## INSTRUCTIONS FOR THE TASK
Give back an exact copy of the lines below, from the first through the line with "cells show no"; please stop there.

## THE DATA
▽
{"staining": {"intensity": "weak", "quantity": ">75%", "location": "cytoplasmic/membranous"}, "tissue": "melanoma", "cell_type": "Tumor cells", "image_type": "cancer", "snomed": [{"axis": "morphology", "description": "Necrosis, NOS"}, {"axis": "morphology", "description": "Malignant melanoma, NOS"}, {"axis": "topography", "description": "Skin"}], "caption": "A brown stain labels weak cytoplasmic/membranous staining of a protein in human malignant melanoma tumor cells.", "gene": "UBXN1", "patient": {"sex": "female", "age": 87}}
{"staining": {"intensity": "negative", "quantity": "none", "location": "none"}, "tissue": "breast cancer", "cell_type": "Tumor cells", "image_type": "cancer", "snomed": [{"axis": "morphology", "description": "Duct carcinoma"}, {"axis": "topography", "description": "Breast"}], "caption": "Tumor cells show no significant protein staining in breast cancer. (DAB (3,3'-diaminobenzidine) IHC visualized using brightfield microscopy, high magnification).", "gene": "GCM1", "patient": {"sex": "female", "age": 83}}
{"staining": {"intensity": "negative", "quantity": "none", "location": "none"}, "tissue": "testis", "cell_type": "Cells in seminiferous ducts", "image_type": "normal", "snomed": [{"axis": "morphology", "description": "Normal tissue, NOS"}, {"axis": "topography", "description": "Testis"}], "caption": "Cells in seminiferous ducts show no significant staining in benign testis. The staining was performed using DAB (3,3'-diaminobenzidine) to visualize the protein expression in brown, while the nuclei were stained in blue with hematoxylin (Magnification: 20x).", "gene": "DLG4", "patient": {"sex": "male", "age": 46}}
△
## EXERCISE ANSWER
{"staining": {"intensity": "weak", "quantity": ">75%", "location": "cytoplasmic/membranous"}, "tissue": "melanoma", "cell_type": "Tumor cells", "image_type": "cancer", "snomed": [{"axis": "morphology", "description": "Necrosis, NOS"}, {"axis": "morphology", "description": "Malignant melanoma, NOS"}, {"axis": "topography", "description": "Skin"}], "caption": "A brown stain labels weak cytoplasmic/membranous staining of a protein in human malignant melanoma tumor cells.", "gene": "UBXN1", "patient": {"sex": "female", "age": 87}}
{"staining": {"intensity": "negative", "quantity": "none", "location": "none"}, "tissue": "breast cancer", "cell_type": "Tumor cells", "image_type": "cancer", "snomed": [{"axis": "morphology", "description": "Duct carcinoma"}, {"axis": "topography", "description": "Breast"}], "caption": "Tumor cells show no significant protein staining in breast cancer. (DAB (3,3'-diaminobenzidine) IHC visualized using brightfield microscopy, high magnification).", "gene": "GCM1", "patient": {"sex": "female", "age": 83}}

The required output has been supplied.